Live streamed videos of abuse and pay-per-view child rape among 'disturbing' cybercrime trends, Europol report reveals
Almost half of world’s websites dealing in commercial child sexual abuse material have their servers located in US
Organised criminal networks are getting away with a “disturbing” and increasing trend of pay-per-view child rape which allows the viewer to direct the assault, according to a major cybercrime report published this week by the EU’s law enforcement agency.
Almost half of the world’s websites dealing in commercial child sexual abuse material have their servers located in the United States, the investigation by Europol found.
The findings, contained in the new Strategic Assessment of the Commercial Sexual Exploitation of Children Online, also show that the vast majority of images and videos continues to be distributed for ‘free’ on the open net, but the use of hidden online services like TOR makes it increasingly difficult for police to track down the criminals and networks behind the production and distribution of illegal material.
Perhaps the most disturbing trend in the ongoing battle against child abuse was the amount of websites now providing live streamed videos of the abuse and rape of children.
Organised criminal networks in Asia offer to rape children ‘on demand’ for people who want to view and direct the assault in real time. Europol said it faced an enormous challenge in catching the criminals as the ‘evidence’ to prove the crime is streamed and not captured anywhere.
Of the 1,138 URLs suspected of the commercial distribution of CAM (child abuse material) registered by the International Association of Internet Hotlines and sent to Europol’s cybercrime experts at its headquarters in The Hague for analysis, 516 have host servers in the US. Russia, Kazakhstan and Japan had more than 300 between them.
The UK was also one of the 18 countries featuring in the report, hosting five of the URLs with the British Virgin Islands hosting seven.
The report said that while a large number of URLs are being used for the commercial distribution of child sexual abuse material, it may be due to a small number of “extremely prolific Top Level Distributors”.

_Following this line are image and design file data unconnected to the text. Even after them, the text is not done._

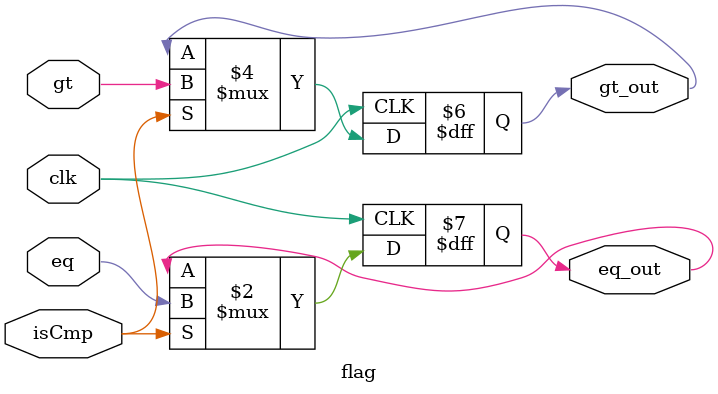
<source format=v>
module flag(
    input clk,
    input isCmp,
    input gt,
    input eq,
    output reg gt_out,
    output reg eq_out
);

    always @(posedge clk) begin
        if (isCmp) begin
            gt_out <= gt;
            eq_out <= eq;
        end
    end

endmodule

</source>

Analysis by the Internet Watch Foundation revealed that just eight TLDs were responsible for 513 commercial CAM distribution ‘brands’ in 2012, and that the 10 most prolific brands recorded last year were all associated with a single TLD.
The report estimated that people purchasing the material are able to hide from detection by using alternative payment methods, such as the digital currency BitCoin, instead of credit card or PayPal payments.
It said: “While there is insufficient information to identify BitCoin as a prominent payment method for CAM in the EU, concern has been expressed in the wider international environment that the relative anonymity afforded by the service will prove attractive to CAM distributors and purchasers.
“Digital currencies are already the dominant method of payment on Silk Road, a Tor forum which has become notorious for the retail of illicit drugs. The distribution of CAM is currently banned on Silk Road, but this does not preclude other entrepreneurial criminals replicating its business model specifically for CAM – complete with most popular digital currencies.”
Troels Oerting, Head of the European Cybercrime Centre, said: “We need to keep pace with these sophisticated criminal networks that distribute child sexual abuse material via cyberspace to child molesters all over the world, including the EU. It always surprises me how the disgusting abuse of children for sex crimes continues to develop, and that creative cyber savvy criminals now offer secure means to distribute – even live –this awful material for money to a significant global customer base.
“Law enforcement needs to focus even more on this illegal use of the Internet and engage in systematic intelligence gathering, sharing, crime prevention and investigation. We owe this to the children who are betrayed by those they should normally be able to trust – the adults.”
Europol said it would prioritise investigations into live web streaming for payment “in so far as this form of CAM distribution is directly responsible for new instances of hands on child sexual abuse”.